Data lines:
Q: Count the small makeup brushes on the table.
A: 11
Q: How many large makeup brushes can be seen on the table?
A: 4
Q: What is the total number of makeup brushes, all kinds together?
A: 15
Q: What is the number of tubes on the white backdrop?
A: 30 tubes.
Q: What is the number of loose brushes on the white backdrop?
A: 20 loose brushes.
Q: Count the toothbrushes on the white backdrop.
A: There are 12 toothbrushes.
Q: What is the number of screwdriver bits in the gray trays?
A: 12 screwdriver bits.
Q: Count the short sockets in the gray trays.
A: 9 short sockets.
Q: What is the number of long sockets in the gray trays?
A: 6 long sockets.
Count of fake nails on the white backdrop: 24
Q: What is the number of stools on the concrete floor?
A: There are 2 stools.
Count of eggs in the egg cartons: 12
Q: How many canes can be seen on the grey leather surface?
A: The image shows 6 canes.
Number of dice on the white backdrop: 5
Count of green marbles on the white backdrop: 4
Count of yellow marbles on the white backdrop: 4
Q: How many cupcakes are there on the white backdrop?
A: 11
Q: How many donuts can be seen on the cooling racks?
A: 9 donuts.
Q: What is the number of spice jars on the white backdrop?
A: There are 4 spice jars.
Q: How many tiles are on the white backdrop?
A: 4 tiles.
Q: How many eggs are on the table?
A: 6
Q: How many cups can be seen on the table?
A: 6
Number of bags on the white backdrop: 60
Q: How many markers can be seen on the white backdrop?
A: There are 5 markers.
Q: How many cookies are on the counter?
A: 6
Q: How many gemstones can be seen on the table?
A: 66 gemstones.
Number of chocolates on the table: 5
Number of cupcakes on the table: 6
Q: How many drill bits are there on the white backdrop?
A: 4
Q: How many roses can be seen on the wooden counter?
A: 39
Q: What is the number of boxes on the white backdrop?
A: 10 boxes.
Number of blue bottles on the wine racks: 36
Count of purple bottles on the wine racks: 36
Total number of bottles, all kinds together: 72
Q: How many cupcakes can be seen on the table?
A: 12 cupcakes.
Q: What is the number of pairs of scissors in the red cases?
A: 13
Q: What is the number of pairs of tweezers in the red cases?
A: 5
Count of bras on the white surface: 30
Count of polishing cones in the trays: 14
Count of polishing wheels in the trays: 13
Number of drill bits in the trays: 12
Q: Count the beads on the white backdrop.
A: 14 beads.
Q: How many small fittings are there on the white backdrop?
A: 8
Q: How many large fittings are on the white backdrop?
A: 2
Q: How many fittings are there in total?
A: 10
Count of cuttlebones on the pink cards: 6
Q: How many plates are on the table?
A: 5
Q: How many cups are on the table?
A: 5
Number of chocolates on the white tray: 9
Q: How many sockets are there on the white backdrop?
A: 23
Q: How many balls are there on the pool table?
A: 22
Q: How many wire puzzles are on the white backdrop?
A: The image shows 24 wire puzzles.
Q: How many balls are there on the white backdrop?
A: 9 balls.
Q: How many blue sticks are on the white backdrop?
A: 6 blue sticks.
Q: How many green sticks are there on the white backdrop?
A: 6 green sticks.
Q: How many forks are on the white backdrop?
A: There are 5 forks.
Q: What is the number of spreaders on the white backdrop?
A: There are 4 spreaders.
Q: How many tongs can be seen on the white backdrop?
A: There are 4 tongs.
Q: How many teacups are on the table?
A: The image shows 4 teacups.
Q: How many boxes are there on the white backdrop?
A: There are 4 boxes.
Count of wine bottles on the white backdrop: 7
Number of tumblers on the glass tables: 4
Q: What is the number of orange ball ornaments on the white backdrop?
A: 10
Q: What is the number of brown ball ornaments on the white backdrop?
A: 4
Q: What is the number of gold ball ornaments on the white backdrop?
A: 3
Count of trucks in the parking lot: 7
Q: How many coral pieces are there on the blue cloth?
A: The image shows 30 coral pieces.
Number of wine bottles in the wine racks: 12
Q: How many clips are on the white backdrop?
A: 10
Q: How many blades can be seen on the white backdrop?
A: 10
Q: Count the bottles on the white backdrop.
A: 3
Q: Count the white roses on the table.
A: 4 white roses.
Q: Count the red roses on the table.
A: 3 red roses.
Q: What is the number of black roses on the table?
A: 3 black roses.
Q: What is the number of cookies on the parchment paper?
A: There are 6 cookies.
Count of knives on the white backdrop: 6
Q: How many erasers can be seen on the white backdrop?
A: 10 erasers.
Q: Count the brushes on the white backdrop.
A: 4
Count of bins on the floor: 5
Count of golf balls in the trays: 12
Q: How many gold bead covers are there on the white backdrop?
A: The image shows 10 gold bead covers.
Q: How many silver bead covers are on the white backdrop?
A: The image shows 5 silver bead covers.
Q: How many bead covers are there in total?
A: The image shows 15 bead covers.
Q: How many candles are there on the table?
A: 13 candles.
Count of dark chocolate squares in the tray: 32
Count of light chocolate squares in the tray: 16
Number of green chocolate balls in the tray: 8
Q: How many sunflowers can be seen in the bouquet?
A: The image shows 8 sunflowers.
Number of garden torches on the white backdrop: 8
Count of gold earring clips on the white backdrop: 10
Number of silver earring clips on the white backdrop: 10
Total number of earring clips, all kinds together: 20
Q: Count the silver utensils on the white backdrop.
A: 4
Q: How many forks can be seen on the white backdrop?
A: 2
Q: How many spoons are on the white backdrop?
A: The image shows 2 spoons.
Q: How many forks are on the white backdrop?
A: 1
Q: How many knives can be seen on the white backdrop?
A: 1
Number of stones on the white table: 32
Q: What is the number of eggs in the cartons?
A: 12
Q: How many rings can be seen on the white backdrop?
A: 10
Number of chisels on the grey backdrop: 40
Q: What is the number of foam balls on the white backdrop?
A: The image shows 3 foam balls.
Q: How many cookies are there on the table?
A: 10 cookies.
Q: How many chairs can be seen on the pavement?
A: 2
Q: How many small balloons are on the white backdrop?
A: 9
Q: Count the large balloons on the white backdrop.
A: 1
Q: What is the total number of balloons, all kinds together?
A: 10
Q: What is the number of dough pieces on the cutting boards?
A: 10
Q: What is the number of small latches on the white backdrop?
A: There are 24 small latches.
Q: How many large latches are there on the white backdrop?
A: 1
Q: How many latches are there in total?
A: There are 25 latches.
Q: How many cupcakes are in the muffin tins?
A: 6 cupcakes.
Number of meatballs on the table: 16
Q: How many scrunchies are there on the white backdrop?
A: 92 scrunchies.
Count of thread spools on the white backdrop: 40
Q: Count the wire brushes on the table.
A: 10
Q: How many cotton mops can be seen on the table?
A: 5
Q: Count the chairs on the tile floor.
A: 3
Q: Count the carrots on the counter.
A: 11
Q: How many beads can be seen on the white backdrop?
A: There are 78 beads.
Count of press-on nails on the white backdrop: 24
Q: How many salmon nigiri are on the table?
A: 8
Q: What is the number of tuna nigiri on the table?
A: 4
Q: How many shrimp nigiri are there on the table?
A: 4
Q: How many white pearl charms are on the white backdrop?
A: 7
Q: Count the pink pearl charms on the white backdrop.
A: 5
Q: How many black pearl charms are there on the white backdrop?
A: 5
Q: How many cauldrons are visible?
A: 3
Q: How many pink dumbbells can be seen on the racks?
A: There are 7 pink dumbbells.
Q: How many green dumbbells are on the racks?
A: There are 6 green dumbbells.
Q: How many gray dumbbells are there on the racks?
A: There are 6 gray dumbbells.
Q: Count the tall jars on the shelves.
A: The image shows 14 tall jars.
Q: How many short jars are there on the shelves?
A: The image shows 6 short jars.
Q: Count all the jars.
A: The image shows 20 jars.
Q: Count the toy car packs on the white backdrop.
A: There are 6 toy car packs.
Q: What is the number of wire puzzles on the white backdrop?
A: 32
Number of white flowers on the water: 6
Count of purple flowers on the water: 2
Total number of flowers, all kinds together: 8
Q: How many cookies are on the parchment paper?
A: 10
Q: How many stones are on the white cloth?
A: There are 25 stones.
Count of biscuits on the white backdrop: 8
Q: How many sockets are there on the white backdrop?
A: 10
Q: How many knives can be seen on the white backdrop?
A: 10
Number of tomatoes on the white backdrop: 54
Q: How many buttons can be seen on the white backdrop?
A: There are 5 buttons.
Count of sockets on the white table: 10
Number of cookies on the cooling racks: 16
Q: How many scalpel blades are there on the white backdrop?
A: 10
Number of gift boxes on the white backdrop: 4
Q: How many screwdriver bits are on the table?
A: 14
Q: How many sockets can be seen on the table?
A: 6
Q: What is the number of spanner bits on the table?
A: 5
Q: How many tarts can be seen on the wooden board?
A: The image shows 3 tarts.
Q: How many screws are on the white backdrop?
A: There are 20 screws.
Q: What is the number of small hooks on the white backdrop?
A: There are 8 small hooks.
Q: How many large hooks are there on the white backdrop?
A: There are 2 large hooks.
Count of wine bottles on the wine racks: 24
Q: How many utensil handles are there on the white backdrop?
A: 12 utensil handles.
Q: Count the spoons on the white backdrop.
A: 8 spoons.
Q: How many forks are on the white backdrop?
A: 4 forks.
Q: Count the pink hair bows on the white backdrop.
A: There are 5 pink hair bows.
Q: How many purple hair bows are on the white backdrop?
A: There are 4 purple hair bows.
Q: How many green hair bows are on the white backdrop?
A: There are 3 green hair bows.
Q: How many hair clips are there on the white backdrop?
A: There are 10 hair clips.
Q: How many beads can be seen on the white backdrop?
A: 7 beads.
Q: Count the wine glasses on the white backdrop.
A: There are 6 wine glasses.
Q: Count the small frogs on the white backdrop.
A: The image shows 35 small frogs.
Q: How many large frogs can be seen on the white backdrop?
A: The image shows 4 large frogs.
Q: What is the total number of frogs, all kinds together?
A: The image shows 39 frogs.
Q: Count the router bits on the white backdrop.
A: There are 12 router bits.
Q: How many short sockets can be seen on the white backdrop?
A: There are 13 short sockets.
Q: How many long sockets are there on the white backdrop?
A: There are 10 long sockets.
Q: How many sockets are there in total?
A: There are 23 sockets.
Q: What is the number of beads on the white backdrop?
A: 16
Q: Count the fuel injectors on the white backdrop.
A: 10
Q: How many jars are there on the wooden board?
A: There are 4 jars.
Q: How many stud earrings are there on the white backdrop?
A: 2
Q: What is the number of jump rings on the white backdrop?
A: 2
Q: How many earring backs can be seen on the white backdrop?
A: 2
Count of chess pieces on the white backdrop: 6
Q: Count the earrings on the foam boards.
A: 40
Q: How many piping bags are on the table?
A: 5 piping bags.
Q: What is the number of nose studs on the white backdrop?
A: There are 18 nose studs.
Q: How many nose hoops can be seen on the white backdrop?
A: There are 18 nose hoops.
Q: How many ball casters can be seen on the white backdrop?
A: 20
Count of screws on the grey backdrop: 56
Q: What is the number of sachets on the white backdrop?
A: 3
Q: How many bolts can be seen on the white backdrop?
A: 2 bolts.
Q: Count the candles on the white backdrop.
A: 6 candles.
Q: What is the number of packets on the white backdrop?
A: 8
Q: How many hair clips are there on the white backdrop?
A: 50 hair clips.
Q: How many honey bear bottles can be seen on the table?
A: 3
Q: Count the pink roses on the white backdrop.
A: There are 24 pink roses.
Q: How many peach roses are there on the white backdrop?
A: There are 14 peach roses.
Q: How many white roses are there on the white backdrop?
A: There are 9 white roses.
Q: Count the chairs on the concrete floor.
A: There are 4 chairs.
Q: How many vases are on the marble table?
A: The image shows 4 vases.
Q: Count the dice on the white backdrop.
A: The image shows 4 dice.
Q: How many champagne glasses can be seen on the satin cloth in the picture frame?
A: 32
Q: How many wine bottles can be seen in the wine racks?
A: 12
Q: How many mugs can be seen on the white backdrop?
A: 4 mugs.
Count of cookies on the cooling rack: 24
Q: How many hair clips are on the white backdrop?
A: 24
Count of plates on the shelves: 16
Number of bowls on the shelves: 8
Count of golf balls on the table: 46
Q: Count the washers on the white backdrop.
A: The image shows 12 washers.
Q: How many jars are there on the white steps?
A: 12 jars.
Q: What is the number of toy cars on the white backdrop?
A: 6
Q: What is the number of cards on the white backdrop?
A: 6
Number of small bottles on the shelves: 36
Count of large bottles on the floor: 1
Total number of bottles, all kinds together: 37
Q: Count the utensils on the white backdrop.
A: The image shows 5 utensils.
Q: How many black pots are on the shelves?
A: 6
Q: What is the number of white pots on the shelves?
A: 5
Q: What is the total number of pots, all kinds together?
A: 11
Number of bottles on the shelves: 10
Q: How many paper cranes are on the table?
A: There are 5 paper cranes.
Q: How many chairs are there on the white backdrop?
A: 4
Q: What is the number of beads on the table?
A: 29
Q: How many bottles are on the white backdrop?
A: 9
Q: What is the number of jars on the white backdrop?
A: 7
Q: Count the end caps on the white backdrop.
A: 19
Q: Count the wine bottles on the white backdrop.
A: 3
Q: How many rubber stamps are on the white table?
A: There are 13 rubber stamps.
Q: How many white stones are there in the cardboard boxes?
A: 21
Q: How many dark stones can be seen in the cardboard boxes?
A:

**Directions for this task**:
Copy the stretch of records running from the line that contains "Q: How many cookies are on the parchment" through the line that contains "Count of wine bottles on the wine racks: 24", both included, with every character kept as is.

**Response for this exercise**:
Q: How many cookies are on the parchment paper?
A: 10
Q: How many stones are on the white cloth?
A: There are 25 stones.
Count of biscuits on the white backdrop: 8
Q: How many sockets are there on the white backdrop?
A: 10
Q: How many knives can be seen on the white backdrop?
A: 10
Number of tomatoes on the white backdrop: 54
Q: How many buttons can be seen on the white backdrop?
A: There are 5 buttons.
Count of sockets on the white table: 10
Number of cookies on the cooling racks: 16
Q: How many scalpel blades are there on the white backdrop?
A: 10
Number of gift boxes on the white backdrop: 4
Q: How many screwdriver bits are on the table?
A: 14
Q: How many sockets can be seen on the table?
A: 6
Q: What is the number of spanner bits on the table?
A: 5
Q: How many tarts can be seen on the wooden board?
A: The image shows 3 tarts.
Q: How many screws are on the white backdrop?
A: There are 20 screws.
Q: What is the number of small hooks on the white backdrop?
A: There are 8 small hooks.
Q: How many large hooks are there on the white backdrop?
A: There are 2 large hooks.
Count of wine bottles on the wine racks: 24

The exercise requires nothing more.